The interesting question, perhaps a very Stoic one, is what would happen if the face disappeared.
Suppose nobody noticed. Suppose nobody approved. Suppose everyone found it quaint or even silly. Would you still do it?
From what you've said in the past, I suspect the answer is yes. You described it as almost a reflexive gesture of respect, rather like crossing oneself upon hearing of a death. That suggests there is something deeper than the social reward.
But I also think your observation about face is important. We often tell ourselves stories about our motives that are too simple. "I do this purely out of respect." Maybe. Or maybe, "I do this out of respect, because it pleases others, because it pleases me to please them, because I like belonging, and because I like being seen as someone who behaves respectfully."
That fuller account is usually closer to the truth.
Epictetus might even approve of noticing this. The danger is not that you gain face. The danger is if you become dependent on it—if the real object of the exercise quietly shifts from showing respect to harvesting approval.
Merely recognizing that possibility is already a step toward seeing the situation more clearly. In the spirit of our discussion, it is another attempt to distinguish the thing itself from the story we tell about it. Not "I am purely respectful" and not "I am secretly selfish," but simply, "Several motives are present here." That is often how human beings actually work.
That’s a lovely little vignette—very human, very “habit-and-place doing its work on you.”
There’s something interesting going on there that sits right between respect, conditioning, and social awareness. You didn’t decide once to wai the Buddha statue; you stepped into a space where a certain grammar of behaviour is already active, and your body just keeps speaking it each time you pass.
And notice what happens in your example: alone or not. That detail matters. Even when the social audience is absent, the behaviour continues. That suggests it’s no longer just face-management in the narrow sense. It’s become something closer to what anthropologists would call an embodied norm—something your nervous system treats as “what one does here.”
In Buddhist contexts, especially Theravada settings in Thailand and Cambodia, a statue of the Buddha is not just décor; it is a focal point of reverence, a kind of moral “presence-marker” in the environment. So your wai is doing several things at once:
You’re acknowledging respect. You’re participating in the local code. You’re smoothing social friction (even if no one is watching). And yes—you’re also enjoying the fact that you are the kind of person who does that appropriately. That last part is where “face” lives, but it doesn’t cancel the others. It sits alongside them.

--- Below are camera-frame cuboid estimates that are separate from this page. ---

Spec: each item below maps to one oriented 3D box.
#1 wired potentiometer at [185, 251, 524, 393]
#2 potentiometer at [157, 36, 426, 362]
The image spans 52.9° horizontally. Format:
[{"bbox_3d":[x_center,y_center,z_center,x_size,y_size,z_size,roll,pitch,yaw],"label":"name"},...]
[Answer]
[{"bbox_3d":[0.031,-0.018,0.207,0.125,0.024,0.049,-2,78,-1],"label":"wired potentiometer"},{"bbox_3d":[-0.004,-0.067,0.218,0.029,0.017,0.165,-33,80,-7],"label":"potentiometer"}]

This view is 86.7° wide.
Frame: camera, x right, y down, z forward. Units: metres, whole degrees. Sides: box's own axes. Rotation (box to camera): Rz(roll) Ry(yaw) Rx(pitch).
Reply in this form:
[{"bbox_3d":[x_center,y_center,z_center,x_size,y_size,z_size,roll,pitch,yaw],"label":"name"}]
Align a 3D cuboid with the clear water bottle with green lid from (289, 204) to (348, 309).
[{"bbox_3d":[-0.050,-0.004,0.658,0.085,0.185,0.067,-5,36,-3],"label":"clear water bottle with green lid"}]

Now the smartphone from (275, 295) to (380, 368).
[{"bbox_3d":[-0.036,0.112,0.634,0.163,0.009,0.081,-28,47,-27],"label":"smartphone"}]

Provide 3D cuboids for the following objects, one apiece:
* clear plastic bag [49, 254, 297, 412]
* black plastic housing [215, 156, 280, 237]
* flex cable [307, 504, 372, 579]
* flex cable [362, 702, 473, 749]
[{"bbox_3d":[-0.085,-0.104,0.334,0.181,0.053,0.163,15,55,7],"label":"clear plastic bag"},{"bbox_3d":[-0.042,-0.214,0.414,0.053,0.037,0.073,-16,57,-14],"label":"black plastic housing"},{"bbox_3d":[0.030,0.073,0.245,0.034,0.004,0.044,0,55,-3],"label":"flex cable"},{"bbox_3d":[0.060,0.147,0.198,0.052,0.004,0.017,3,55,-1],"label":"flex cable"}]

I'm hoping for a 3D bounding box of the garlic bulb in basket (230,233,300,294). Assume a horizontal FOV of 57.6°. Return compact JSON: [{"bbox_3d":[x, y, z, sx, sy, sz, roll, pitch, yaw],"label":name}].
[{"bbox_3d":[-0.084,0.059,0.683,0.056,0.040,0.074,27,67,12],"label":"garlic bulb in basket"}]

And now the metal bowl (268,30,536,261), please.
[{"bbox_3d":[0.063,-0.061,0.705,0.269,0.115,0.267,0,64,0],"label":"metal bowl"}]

If Epictetus were observing this from the stairwell, I suspect he’d do his usual move: strip it down to the bare acts. Not “Was your motive pure?” but “Did you act in accordance with your judgment of what is fitting in that place?”
From his perspective, the wai is neither morally elevated nor morally tainted by the pleasure of being seen to do it. The only real question would be whether your judgment about what is appropriate in that setting is coherent and deliberate—or whether you’re being dragged entirely by habit and approval-seeking without awareness.
What I find interesting in your telling is that you’re aware of the layers. That already changes the psychological structure of it. It’s no longer unconscious performance; it’s observed performance. And once something is observed, it becomes a little less compulsive and a little more flexible.
So it’s not so much “impure motive revealed” as “multiple motives noticed at once.” Which, unromantically, is what most human action actually looks like.